With hard magnetic materials (such as sintered neodymium magnets), the detailed microscopic process of magnetization reversal depends on whether the magnet is in an open-circuit or closed-circuit configuration, since the magnetic medium around the magnet influences the interactions between domains in a way that cannot be fully captured by a simple demagnetization factor.

==Models==
The most known empirical models in hysteresis are Preisach and Jiles-Atherton models. These models allow an accurate modeling of the hysteresis loop and are widely used in the industry.

However, these models lose the connection with thermodynamics and the energy consistency is not ensured. A more recent model, with a more consistent thermodynamic foundation, is the vectorial incremental nonconservative consistent hysteresis (VINCH) model of Lavet et al. (2011). is inspired by the kinematic hardening laws and by the thermodynamics of irreversible processes. In particular, in addition to provide an accurate modeling, the stored magnetic energy and the dissipated energy are known at all times. The obtained incremental formulation is variationally consistent, i.e., all internal variables follow from the minimization of a thermodynamic potential. That allows easily obtaining a vectorial model while Preisach and Jiles-Atherton are fundamentally scalar models.

The Stoner–Wohlfarth model is a physical model explaining hysteresis in terms of anisotropic response ("easy" / "hard" axes of each crystalline grain).

Micromagnetics simulations attempt to capture and explain in detail the space and time aspects of interacting magnetic domains, often based on the Landau-Lifshitz-Gilbert equation.

Toy models such as the Ising model can help explain qualitative and thermodynamic aspects of hysteresis (such as the Curie point phase transition to paramagnetic behaviour), though they are not used to describe real magnets.

==Applications==

There are a great variety in applications of the theory of hysteresis in magnetic materials. Many of these make use of their ability to retain a memory, for example magnetic tape, hard disks, and credit cards. In these applications, hard magnets (high coercivity) like iron are desirable so the memory is not easily erased.

Soft magnets (low coercivity) are used as cores in transformers and electromagnets. The response of the magnetic moment to a magnetic field boosts the response of the coil wrapped around it. Low coercivity reduces that energy loss associated with hysteresis.

Magnetic hysteresis material (soft nickel-iron rods) has been used in damping the angular motion of satellites in low Earth orbit since the dawn of the space age.

The magnetic hysteresis curve is the basis for providing the BH relationship in d.c. electromagnet modeling software. The initial, first quadrant curve from H=0 up to saturation provides this data.
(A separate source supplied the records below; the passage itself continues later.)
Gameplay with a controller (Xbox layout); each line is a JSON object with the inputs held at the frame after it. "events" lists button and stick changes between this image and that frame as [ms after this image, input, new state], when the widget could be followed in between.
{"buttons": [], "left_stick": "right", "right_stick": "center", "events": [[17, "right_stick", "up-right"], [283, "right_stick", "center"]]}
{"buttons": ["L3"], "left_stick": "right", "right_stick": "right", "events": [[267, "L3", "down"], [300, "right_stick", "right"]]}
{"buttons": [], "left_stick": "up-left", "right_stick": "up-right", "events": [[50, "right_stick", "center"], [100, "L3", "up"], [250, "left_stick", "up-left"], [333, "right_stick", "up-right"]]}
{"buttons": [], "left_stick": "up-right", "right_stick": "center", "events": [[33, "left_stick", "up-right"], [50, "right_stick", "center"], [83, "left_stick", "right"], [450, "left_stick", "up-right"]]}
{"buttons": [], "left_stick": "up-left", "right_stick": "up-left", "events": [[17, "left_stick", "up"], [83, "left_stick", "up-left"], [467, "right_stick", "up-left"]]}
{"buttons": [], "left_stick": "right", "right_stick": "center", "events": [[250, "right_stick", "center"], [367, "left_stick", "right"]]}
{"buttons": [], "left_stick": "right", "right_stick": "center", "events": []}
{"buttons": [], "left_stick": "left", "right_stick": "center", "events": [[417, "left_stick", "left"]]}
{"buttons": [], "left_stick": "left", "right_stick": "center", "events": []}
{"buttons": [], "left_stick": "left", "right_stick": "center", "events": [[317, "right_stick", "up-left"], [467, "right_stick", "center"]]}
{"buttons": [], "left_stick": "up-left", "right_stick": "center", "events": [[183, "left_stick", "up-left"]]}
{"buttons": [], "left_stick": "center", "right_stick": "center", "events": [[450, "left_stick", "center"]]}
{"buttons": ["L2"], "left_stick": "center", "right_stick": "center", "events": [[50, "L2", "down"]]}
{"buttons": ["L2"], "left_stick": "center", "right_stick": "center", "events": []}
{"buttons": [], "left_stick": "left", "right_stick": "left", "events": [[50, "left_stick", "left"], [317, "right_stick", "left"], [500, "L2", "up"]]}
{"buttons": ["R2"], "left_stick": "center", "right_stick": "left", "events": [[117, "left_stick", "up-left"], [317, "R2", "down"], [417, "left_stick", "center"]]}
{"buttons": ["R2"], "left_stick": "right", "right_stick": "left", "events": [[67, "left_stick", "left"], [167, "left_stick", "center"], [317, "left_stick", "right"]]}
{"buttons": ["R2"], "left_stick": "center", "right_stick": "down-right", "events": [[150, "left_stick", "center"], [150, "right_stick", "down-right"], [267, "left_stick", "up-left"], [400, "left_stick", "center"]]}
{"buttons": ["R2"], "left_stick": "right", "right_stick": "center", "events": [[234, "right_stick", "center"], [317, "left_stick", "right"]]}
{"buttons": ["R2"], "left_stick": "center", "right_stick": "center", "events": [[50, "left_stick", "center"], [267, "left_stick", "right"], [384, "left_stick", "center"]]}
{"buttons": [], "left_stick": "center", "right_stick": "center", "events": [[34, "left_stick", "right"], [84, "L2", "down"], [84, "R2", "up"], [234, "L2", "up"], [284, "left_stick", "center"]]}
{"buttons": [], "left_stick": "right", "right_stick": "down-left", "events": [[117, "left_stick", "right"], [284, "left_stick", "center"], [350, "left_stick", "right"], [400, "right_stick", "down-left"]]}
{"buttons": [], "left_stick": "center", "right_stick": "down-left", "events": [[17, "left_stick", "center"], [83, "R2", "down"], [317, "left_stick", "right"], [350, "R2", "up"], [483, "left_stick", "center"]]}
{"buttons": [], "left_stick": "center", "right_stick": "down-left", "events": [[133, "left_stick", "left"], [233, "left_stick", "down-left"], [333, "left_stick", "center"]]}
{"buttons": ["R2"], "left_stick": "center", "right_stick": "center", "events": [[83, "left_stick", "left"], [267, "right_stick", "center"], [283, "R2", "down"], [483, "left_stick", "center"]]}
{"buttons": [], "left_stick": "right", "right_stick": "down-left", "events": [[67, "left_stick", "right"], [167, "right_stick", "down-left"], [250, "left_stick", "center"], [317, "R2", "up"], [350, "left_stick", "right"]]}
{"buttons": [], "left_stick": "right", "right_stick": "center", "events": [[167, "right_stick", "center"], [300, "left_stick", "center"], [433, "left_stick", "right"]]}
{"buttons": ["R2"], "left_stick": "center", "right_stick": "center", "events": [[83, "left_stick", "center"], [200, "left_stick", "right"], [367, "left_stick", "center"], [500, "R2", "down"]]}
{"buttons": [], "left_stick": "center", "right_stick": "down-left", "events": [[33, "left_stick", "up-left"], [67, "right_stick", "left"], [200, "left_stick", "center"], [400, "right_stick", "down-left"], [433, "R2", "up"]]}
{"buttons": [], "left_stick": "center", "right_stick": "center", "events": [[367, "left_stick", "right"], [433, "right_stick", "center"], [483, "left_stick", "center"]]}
It must be noted that the hysteresis curve measurement process contains the test sample within a closed magnetic circuit which maximizes the sample's residual flux and the resulting wide hysteresis area. When the same steel is used in an electromagnet the magnetic circuit is discontinuous due to the variable working air gap between the plunger and pole piece. This greatly reduces the remanent magnetism otherwise produced. And, if the working air gap completely closes, then upon reopening the remanent flux is lost. This allows the repeatable force/stroke characteristics inherent in a solenoid actuator and the BH data provided by the forementioned curve allows the prediction of the solenoid forces over its stroke range. The modeling software may use an equation of this curve or specific data points and interpolation to provide continuous data.